Page MenuHomePhabricator

[Bug] Empty JSON maps are serialized as empty lists in XML dumps
Closed, ResolvedPublic

Description

The XML dumps of Wikidata contain many JSON serialization errors where empty maps {} are wrongly serialized as empty lists []. This affects many different fields, such as "claims", "aliases", and "descriptions", and it seems likely that all empty maps are serialized wrongly.

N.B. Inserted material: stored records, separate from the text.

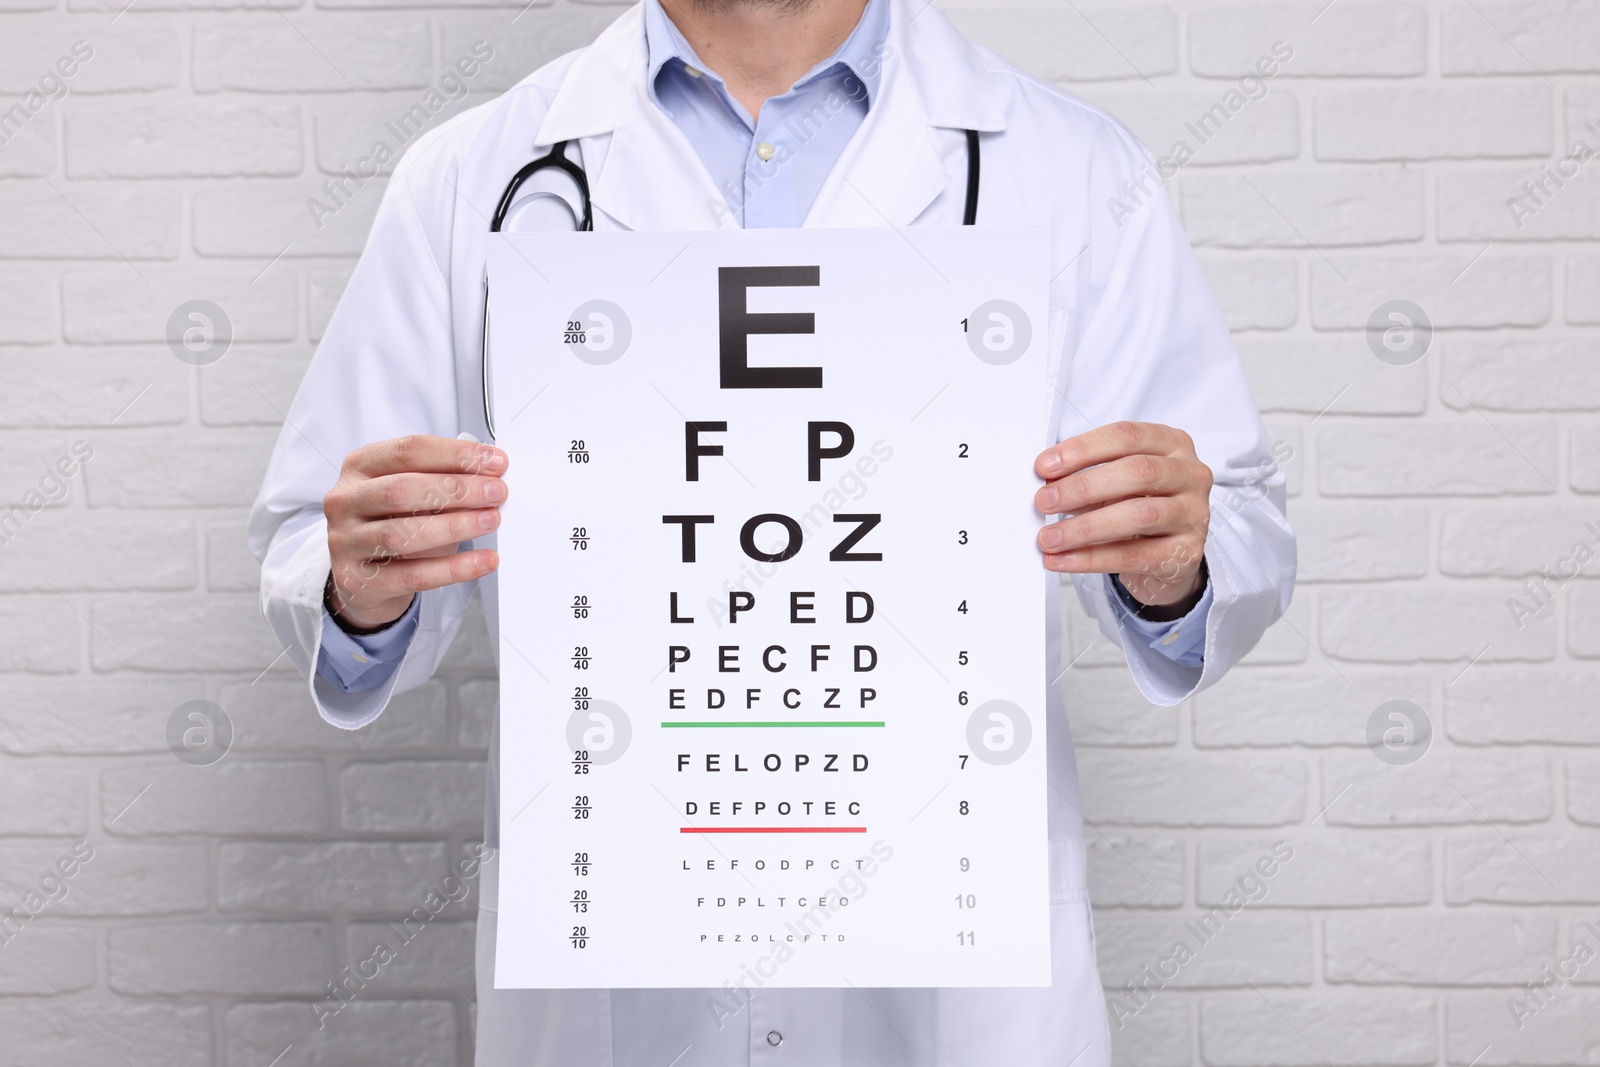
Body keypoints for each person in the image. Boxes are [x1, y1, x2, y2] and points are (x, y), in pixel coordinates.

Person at [249, 0, 1296, 1062]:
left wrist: (1173, 561)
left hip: (951, 984)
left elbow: (1238, 521)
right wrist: (360, 587)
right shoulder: (471, 180)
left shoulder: (1073, 176)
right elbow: (313, 540)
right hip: (625, 970)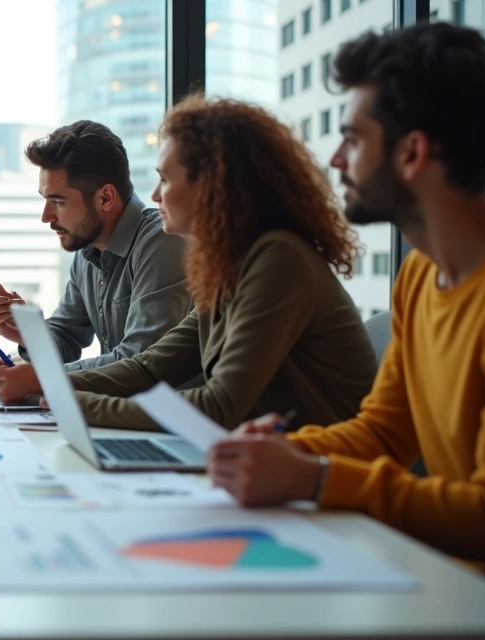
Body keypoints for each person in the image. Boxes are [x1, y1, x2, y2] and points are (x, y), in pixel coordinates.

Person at [209, 22, 485, 568]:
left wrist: (315, 478)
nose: (336, 159)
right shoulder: (418, 278)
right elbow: (385, 431)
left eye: (353, 139)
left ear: (413, 153)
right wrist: (286, 453)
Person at [43, 93, 379, 431]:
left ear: (213, 187)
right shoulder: (229, 264)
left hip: (322, 469)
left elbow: (219, 406)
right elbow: (150, 367)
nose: (155, 195)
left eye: (166, 179)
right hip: (266, 460)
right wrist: (51, 385)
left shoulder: (278, 259)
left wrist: (72, 402)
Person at [0, 121, 191, 404]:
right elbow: (67, 340)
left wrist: (41, 379)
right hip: (117, 414)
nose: (45, 216)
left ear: (105, 197)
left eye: (58, 202)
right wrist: (28, 335)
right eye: (45, 200)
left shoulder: (162, 241)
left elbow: (140, 361)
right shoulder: (86, 252)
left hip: (167, 424)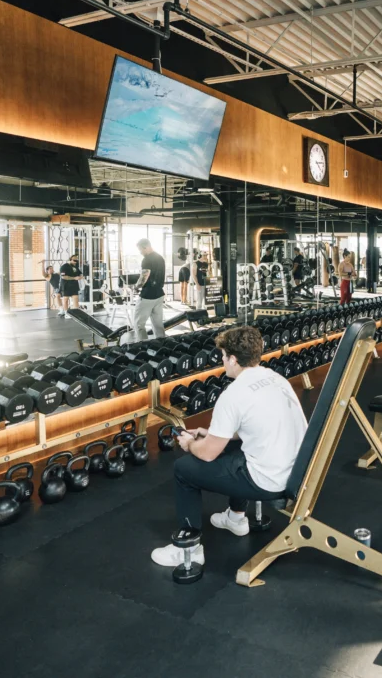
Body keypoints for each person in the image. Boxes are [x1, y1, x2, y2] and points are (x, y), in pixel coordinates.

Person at [151, 326, 306, 568]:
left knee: (184, 469)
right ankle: (235, 518)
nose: (222, 361)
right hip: (297, 472)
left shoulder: (234, 394)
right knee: (237, 447)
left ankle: (189, 550)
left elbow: (208, 453)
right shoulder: (276, 379)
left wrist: (190, 443)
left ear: (233, 359)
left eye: (223, 356)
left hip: (269, 481)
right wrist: (210, 433)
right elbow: (255, 424)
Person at [133, 239, 166, 342]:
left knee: (138, 323)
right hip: (159, 294)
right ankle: (162, 345)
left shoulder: (147, 259)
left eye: (140, 250)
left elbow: (144, 275)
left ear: (146, 247)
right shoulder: (160, 258)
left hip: (148, 296)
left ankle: (142, 347)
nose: (140, 252)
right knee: (158, 324)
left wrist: (136, 286)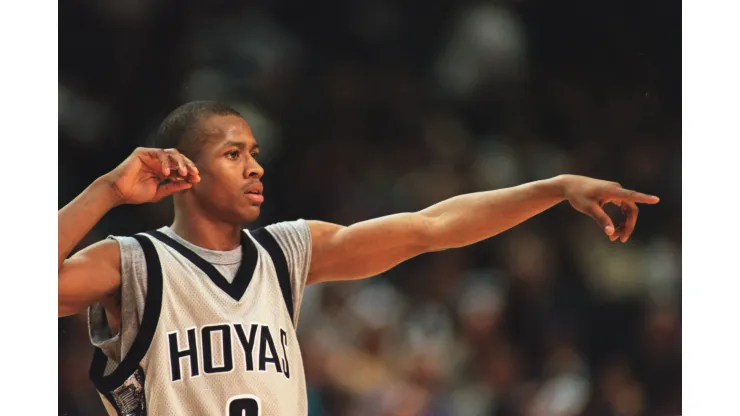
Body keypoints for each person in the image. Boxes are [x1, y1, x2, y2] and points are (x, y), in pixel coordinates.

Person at [57, 101, 659, 416]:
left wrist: (552, 188)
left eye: (256, 152)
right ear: (185, 171)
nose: (257, 166)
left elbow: (432, 227)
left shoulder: (286, 250)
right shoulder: (132, 262)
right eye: (234, 154)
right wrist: (108, 190)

This is a major inconvenience to all users who for some reason or other prefer XML over the JSON dumps (which do not have the problem). In particular, the XML dumps are needed to get access to the full history of the pages. Using the same JSON as used in the JSON dumps would fix the problem.

Event Timeline

mkroetzsch raised the priority of this task from to Normal.
mkroetzsch updated the task description. (Show Details)
Restricted Application added a subscriber: Aklapper. · View Herald TranscriptFeb 27 2015, 8:04 PM

Related to T73349 which was opened for the JSON dump.

Quoting @daniel from wikidata-l@lists

Actually... the XML dump should already be using the new code. The same code in
fact that generates the JSON files.
The problem is that old revisions get taken directly from old dumps, and do not
get re-serialized. I thought we had worked around this, but replicating the
elaborate setup MWF uses for generating dumps is hard, so testing is a pain...

Related problem in the mediawiki API output: T12887

Jonas renamed this task from Empty JSON maps serialized as empty lists in XML dumps to [Bug] Empty JSON maps sare erialized as empty lists in XML dumps.Sep 10 2015, 1:20 PM
Jonas set Security to None.
JanZerebecki renamed this task from [Bug] Empty JSON maps sare erialized as empty lists in XML dumps to [Bug] Empty JSON maps are serialized as empty lists in XML dumps.Sep 10 2015, 1:37 PM
hoo closed this task as Resolved.Oct 5 2017, 3:08 PM
hoo assigned this task to JanZerebecki.
hoo added a subscriber: hoo.

Probably also fixed, along with T12887.